7 June 2006

Inmate Freed After 18 Years on Basis of DNA Evidence

By WILLIAM YARDLEY

HARTFORD, June 6 — Eighteen years ago, James Calvin Tillman was arrested on charges of raping and kidnapping a woman after she left a bar in downtown Hartford. For 18 years, he insisted that he was innocent. And on Tuesday, he was freed.

He had refused a plea deal, his family said, and was convicted and sentenced to 45 years in prison. His appeals failed. Distraught, he underwent psychiatric treatment in prison. He read the Bible and urged other inmates to read it, too. And, finally, in February 2005, he wrote to the Connecticut Innocence Project, which helps inmates who claim that they have been wrongly convicted.

The two public defenders who head the Connecticut Innocence Project located the victim's dress and pantyhose, which were collected as evidence in 1988, and had new DNA tests conducted. They found no match between Mr. Tillman and semen on the clothing. Based on that test, a judge in State Superior Court vacated his conviction on Tuesday and ordered a new trial. After the court session, Mr. Tillman's lawyers speculated that the charges would be dropped. The chief state's attorney, Christopher L. Morano, said, "There are still some loose ends that need to be tied up and need to be examined," a reference to an additional DNA test, and would not say whether he thought the case would go to trial again.

Mr. Morano said the case was the first in the state in which DNA evidence had "cast doubt" upon a conviction.

At least for now, Mr. Tillman is out of prison. Less than two hours after Judge Thomas P. Miano ordered that he be released without bail, the elevator doors in the lobby of the criminal courthouse on Lafayette Street opened and there was Mr. Tillman, 44, stepping out slowly, leaning on a cane as he made his way to an ecstatic woman in white, his mother, who called out to him and to Jesus.

"Thank the Lord!" said his mother, Catherine Martin, swallowing Mr. Tillman in her arms in front of his brother, a cousin, a couple of friends, his lawyers and a few reporters. "Thank you, thank you, thank you, Father! Jesus! Thank the Lord!"

Moments later, Mr. Tillman, stocky and bald, with a silver cross hanging from a chain around his neck, walked out of the courthouse and faced a wall of cameras and microphones. The first words he said were: "Praise the Lord. Thank you, Jesus."

Faith, he said, got him from 1988 to 2006. Science, he said, got him out.

"I was innocent all along so I just kept my faith and let science be science," he said, after thanking the public defenders, Karen A. Goodrow and Brian S. Carlow.

Mr. Tillman was arrested after a woman identified him from a photo as the man who abducted her as she was getting into her car not far from the Arch Street Tavern in downtown Hartford. The woman said Mr. Tillman drove her a short way, then stopped the car, beat her, raped her and ran away.

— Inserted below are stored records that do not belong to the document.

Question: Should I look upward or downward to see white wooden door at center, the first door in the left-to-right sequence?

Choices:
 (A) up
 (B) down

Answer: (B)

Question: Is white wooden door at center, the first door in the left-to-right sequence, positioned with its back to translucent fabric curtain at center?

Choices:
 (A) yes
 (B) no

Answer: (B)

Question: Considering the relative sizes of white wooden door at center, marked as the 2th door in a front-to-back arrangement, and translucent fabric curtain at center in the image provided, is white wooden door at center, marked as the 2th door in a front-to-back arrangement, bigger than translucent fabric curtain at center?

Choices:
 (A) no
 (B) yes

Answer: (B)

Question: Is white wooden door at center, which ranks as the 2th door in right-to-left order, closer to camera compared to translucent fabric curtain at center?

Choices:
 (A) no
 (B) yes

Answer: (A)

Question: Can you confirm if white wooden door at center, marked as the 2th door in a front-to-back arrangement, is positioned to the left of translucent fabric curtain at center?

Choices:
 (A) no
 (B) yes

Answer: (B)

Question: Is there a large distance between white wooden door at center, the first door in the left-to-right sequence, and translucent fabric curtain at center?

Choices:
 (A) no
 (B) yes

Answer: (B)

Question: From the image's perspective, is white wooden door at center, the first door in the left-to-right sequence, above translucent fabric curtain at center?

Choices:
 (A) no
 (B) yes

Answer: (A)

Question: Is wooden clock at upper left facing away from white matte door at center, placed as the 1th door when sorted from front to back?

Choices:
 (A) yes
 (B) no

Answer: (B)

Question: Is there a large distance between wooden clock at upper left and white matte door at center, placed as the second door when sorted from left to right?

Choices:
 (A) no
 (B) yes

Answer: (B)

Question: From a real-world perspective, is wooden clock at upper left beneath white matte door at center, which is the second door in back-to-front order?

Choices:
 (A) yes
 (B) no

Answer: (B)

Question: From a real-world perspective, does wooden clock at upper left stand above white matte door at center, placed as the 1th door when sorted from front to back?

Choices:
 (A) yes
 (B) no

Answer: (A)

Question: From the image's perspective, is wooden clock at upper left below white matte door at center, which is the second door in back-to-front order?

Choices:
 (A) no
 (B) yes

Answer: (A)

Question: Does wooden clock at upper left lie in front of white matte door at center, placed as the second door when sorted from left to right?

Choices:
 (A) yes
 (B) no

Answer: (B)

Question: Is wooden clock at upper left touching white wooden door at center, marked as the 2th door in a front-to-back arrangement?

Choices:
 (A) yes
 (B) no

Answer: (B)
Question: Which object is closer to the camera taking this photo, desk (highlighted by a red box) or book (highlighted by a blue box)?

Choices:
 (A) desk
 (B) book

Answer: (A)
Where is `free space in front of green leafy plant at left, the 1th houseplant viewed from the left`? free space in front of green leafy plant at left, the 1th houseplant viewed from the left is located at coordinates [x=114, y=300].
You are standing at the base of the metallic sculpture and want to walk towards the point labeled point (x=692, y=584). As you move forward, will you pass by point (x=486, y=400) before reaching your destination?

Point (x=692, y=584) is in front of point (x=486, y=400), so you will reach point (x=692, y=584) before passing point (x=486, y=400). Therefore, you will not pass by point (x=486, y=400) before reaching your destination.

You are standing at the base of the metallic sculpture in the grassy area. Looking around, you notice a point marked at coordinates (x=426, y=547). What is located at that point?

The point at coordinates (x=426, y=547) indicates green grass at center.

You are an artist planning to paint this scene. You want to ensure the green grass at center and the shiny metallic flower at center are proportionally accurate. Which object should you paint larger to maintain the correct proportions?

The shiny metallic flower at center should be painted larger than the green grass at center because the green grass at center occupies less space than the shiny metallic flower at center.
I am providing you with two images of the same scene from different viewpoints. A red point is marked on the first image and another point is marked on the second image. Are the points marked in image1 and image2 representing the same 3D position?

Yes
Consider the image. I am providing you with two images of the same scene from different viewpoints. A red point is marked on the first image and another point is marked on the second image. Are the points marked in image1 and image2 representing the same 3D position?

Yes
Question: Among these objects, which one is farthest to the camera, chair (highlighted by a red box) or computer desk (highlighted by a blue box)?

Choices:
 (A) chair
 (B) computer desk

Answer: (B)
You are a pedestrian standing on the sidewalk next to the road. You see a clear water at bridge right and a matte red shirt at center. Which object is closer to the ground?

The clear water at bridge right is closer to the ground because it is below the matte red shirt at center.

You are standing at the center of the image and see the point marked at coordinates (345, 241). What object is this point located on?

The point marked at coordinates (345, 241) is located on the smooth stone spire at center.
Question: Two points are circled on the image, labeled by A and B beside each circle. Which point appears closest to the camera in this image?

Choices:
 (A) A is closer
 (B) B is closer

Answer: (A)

A chemical analysis of semen found on the woman's clothing — done before DNA testing was available — showed a match to certain characteristics of Mr. Tillman's semen, and prosecutors used that to support the victim's account. But the technology is not as sophisticated as DNA testing, Mr. Carlow said Tuesday, noting that the semen could have matched that of up to 20 percent of the male population.

Mr. Tillman protested his innocence. At one point, according to his mother and his brother, Willie Lee Tillman, 45, he rejected a plea deal that would have sent him to prison for eight years. In 1989, Mr. Tillman was convicted and sentenced to 45 years in prison for rape, kidnapping and other charges.

Mr. Carlow and Ms. Goodrow said it took them several months to track down the evidence collected in 1988. New DNA testing this spring showed no link to Mr. Tillman, although one more test has been ordered on a sample from the dress. Ms. Goodrow said the DNA on the clothing has not been matched to anyone else.

Judge Miano emphasized that the new DNA evidence did not suggest that a crime had not been committed by someone, only that eyewitness accounts can be devastatingly inaccurate.

"The court finds that if this new evidence were proffered in a new trial that it's likely to produce a different result at such trial," the judge said.

The prosecutor in the 1988 case, Edward R. Narus, also represented the state in court on Tuesday. Mr. Morano, the chief state's attorney, praised Mr. Narus for cooperating with the defense by agreeing to the request for a new trial.

Mr. Carlow and Ms. Goodrow did not criticize the way prosecutors handled the case. "In 1988, it was much more compelling evidence then than it is today," Mr. Carlow said of the semen testing.

Leaving the courthouse, Mr. Tillman stepped carefully over curbs and medians on his way to his mother's car, which blasted gospel music the moment she turned the key. His family said that he hurt his leg in prison, and that it became infected.

Asked how the green grass and fully leafed trees looked, after his more than 18 years behind bars, Mr. Tillman said, "Just beautiful."